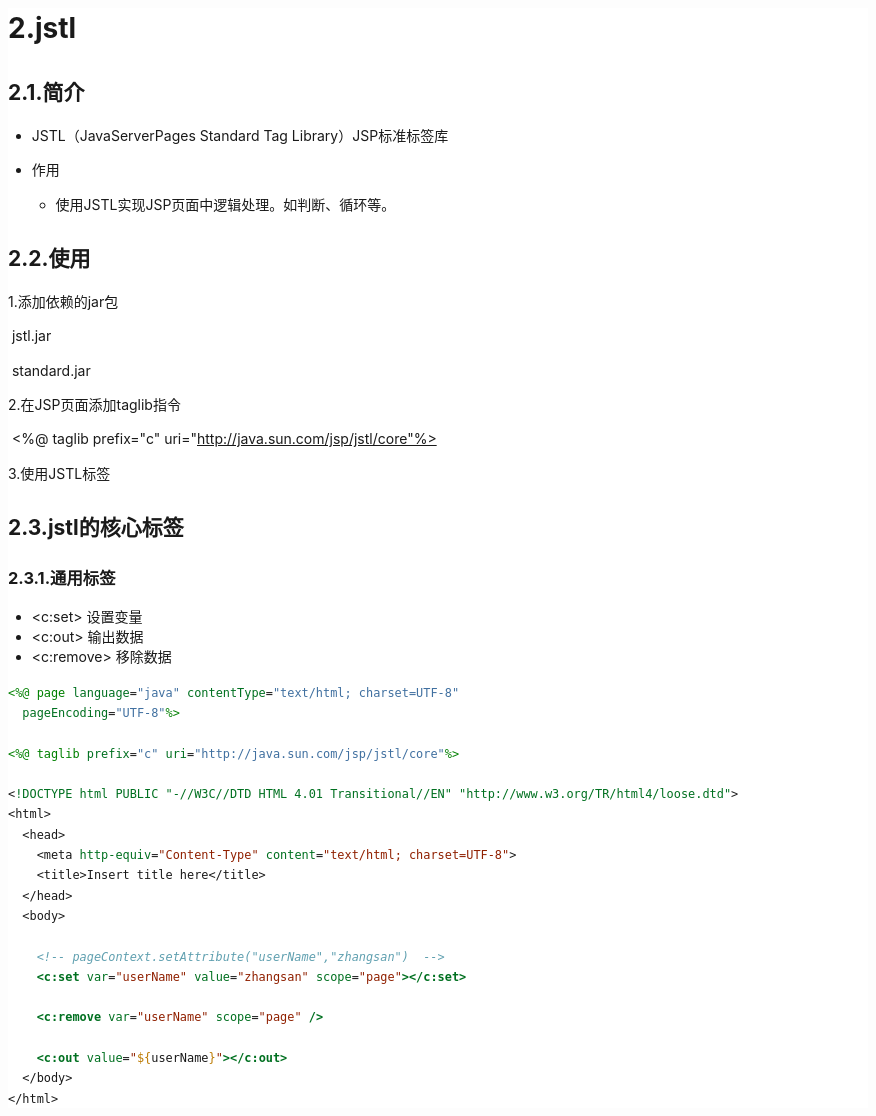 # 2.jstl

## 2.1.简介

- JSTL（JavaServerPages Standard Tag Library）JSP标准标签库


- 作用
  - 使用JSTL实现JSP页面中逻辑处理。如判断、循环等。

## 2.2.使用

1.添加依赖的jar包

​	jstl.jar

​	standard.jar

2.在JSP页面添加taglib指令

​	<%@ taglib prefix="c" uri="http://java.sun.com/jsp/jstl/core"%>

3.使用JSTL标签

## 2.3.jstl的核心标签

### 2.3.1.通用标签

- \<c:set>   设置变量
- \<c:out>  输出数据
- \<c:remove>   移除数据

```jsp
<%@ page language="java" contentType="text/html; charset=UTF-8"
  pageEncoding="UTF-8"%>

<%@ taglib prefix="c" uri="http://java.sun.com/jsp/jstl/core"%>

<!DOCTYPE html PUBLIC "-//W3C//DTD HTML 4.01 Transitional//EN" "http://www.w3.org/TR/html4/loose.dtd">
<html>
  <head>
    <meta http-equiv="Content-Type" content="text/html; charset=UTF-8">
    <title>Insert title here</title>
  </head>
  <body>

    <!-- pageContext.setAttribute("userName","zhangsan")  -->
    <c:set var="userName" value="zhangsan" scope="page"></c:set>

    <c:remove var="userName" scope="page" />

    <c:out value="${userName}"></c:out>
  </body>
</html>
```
■ ■ ■ ■
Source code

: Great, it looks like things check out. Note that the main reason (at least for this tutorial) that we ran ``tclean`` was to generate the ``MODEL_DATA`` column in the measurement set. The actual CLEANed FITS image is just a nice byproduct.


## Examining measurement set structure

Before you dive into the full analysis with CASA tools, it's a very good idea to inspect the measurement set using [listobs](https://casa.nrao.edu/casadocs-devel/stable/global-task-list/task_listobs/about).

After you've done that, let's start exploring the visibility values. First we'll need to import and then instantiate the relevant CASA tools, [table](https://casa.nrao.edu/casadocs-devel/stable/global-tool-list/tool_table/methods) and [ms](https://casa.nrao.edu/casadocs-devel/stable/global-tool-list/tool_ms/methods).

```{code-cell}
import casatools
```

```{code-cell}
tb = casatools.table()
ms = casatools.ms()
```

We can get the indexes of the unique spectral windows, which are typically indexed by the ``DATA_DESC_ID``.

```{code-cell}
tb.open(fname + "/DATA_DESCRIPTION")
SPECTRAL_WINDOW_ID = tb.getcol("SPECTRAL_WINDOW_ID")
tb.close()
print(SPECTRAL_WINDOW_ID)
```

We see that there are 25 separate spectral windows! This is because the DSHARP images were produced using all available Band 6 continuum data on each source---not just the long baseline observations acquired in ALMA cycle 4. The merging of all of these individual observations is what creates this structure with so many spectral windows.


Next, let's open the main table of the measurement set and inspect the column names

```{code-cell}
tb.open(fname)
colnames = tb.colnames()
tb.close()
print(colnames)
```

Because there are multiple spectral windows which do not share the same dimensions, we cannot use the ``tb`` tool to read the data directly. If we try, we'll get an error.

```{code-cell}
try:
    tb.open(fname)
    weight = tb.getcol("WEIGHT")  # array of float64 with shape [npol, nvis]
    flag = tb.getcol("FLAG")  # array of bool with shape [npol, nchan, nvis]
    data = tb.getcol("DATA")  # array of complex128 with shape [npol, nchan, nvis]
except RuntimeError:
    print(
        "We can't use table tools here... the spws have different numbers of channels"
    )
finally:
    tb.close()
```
■ ■ ■ ■
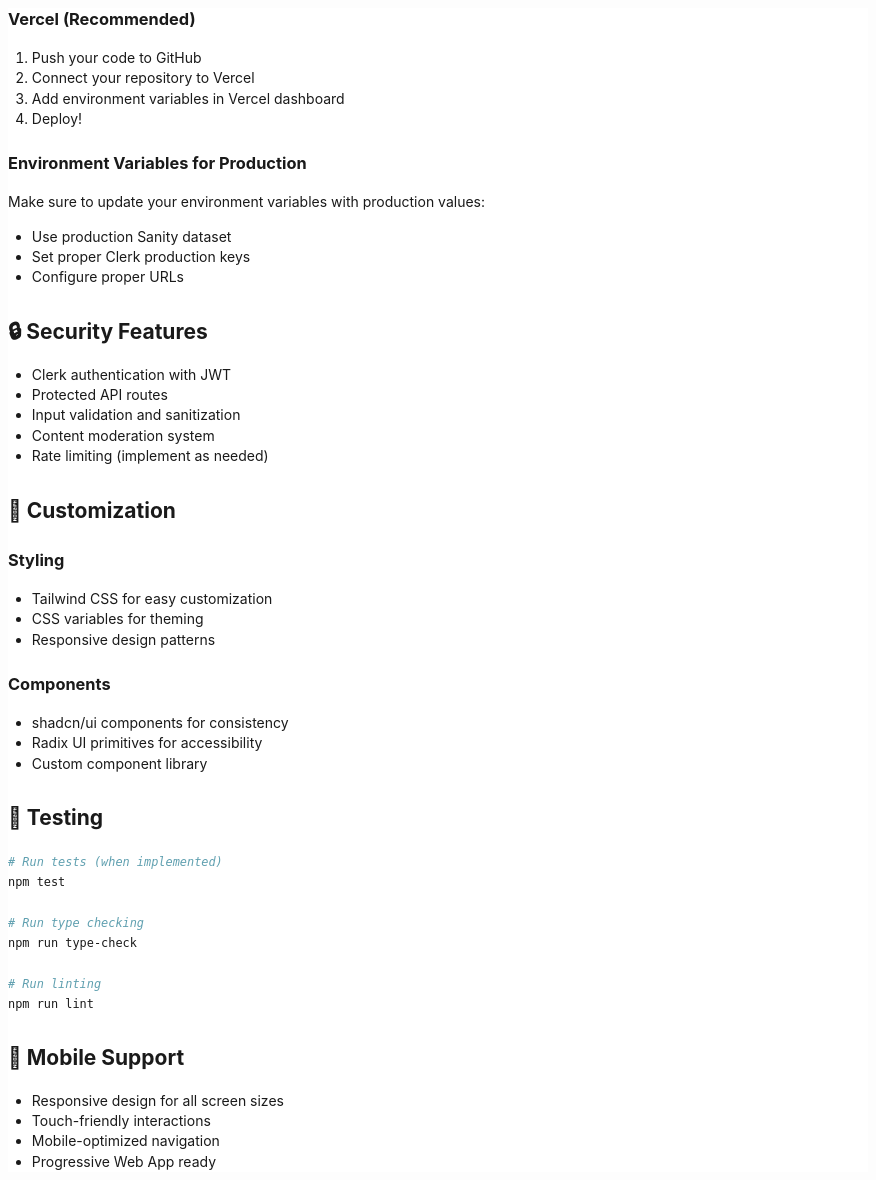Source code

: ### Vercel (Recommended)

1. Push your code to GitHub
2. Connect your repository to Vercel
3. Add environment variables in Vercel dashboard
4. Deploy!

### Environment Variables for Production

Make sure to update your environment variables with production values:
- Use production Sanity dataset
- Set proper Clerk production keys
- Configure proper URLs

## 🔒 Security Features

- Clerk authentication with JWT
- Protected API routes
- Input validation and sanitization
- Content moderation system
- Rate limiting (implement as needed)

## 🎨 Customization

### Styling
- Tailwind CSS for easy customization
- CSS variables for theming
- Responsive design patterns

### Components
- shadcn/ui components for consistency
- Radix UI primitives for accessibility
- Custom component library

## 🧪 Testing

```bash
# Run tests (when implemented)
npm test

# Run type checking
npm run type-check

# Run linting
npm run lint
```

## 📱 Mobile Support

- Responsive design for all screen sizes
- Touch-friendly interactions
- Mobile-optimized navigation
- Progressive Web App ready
■ ■ ■ ■
WHAT TO DO » Would you retype the lines above from the one with "- Set proper Clerk production keys" down to the one with "- Progressive Web App ready", word for word, both ends included and no other lines?

TASK OUTPUT »
- Set proper Clerk production keys
- Configure proper URLs

## 🔒 Security Features

- Clerk authentication with JWT
- Protected API routes
- Input validation and sanitization
- Content moderation system
- Rate limiting (implement as needed)

## 🎨 Customization

### Styling
- Tailwind CSS for easy customization
- CSS variables for theming
- Responsive design patterns

### Components
- shadcn/ui components for consistency
- Radix UI primitives for accessibility
- Custom component library

## 🧪 Testing

```bash
# Run tests (when implemented)
npm test

# Run type checking
npm run type-check

# Run linting
npm run lint
```

## 📱 Mobile Support

- Responsive design for all screen sizes
- Touch-friendly interactions
- Mobile-optimized navigation
- Progressive Web App ready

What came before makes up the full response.